Papers on implementing RBM in GPU

Just read some papers on how to implement Restricted Boltzmann Machine on GPU. In RBM most computationally intensive part is weight update stage. Using GPU (CUDA, OpenCL, etc) can speed this stage 5-70 times depending on GPU and algorithm used. Major bottleneck in the implementations is the communication between main memory and the GPU unit:

“Design and Analysis of BLAS, GPU, and Sparse Multithreaded Acceleration Methods for Restricted Boltzmann Machine Training” (2009) 12-43 times speedup achieved  -  PDF

“Large-scale Deep Unsupervised Learning using Graphics Processors” (2009) 12-70 times speedup achieved -  PDF

Interesting part in the second paper is that they use a model with 100 million parameters. No discussion is given on regularization efforts and I am afraid this model can easily become overfitted.

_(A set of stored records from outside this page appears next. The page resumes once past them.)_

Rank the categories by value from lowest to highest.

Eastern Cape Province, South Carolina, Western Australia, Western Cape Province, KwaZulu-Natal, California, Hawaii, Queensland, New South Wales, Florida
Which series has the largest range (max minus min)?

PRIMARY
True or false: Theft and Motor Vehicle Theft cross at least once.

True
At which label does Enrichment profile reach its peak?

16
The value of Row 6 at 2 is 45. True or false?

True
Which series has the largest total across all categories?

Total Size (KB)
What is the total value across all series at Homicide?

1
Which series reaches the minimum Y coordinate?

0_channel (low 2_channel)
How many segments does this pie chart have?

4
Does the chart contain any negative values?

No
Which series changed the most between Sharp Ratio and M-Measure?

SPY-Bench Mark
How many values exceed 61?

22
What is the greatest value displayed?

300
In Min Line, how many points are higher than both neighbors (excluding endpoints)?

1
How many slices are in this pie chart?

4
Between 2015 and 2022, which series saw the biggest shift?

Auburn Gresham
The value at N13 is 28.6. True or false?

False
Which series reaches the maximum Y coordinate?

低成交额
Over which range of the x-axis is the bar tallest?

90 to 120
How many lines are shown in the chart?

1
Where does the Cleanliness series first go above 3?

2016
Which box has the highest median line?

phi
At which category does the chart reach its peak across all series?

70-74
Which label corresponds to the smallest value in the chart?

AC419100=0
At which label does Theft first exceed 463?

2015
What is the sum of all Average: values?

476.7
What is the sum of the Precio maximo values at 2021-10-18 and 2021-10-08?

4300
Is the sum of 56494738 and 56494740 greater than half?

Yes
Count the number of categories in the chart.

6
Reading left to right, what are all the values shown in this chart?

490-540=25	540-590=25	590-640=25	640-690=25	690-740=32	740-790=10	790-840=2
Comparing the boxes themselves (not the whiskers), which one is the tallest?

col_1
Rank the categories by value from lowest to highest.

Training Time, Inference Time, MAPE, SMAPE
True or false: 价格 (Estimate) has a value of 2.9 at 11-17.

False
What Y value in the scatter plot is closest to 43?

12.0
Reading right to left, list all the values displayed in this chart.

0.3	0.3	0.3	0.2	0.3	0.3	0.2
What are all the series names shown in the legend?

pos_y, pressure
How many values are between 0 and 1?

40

“Neural Networks on GPUs: Restricted Boltzmann Machines” (2008) 66 times speedup achieved – PDF

Tags: , , , ,

4 Responses to “Papers on implementing RBM in GPU”

  1. Ian Calvert Says:

    I’m working on a GPU implementation myself. I’ve got horrible code up and about at http://wiki.github.com/IanCal/leonard.

    It’s just a start, but over the next month or so it should become a usable library for others working with RBMs and C++. It’ll be heavily restructured soon to make it easy to create experiments :) .

  2. zoo Says:

    Nice. I can only suggest to keep a pure C++ together with GPU implementation for testing purposes. It is hard to get it right. My current implementation is in C++ with some interface for future parallelization.
    It seems you are using 8600GT like me. Do you observe 5-10 times speedup?

  3. Ian Calvert Says:

    Thanks. Sorry, I’m not quite sure what you mean by:

    “I can only suggest to keep a pure C++ together with GPU implementation for testing purposes. It is hard to get it right. ”

    Do you mean have a CPU based version to check that the GPU version runs in the same way? I would like to do that.

    “It seems you are using 8600GT like me. Do you observe 5-10 times speedup?”

    I haven’t got a reference point with an otimised C++ program. Using the measure from the last paper, I get 279MCUPS (for a single layer 512×512, batch size of 32), so that would suggest a 27 times speedup. If I’ve got my maths right that is :) That includes all file reading (though the file is written as a series of floats), conversion to column major format, transfer, weight updates (including momentum) and random number generation.

    I’m not sure of the meaning of a few bits of the paper though, the update period is defined as “the time it takes for the implementation to complete a single batch of data”. What’s the batch size? Does it mean a single 512 vector? That’s what my calculation above assumes btw.

    Raw performance figures, for training a 784×512x512×2048 network with 10 label units (not softmaxed though) I get a speed of roughly 900 samples per second. That’s for training all layers in sequence. As in, to train all layers in sequence over 50k training samples it takes just under a minute for everything. I get about 3k/s speeds for recognition.

    I’m curious about their implementation, they seem to use a matrix multiplication and a matrix addition for the weight updates, as well as a transpose. The transpose worries me a lot, since there’s no need to store a transposed matrix in global memory. You can just change the access pattern (as I assume sgemm does).

    Maybe my program is doing something wrong :)

  4. zoo Says:

    “Do you mean have a CPU based version to check that the GPU version runs in the same way? I would like to do that. ”
    Yes, it is always better to have a “reference implementation” and when measuring the speed-up this implementation have to be optimised.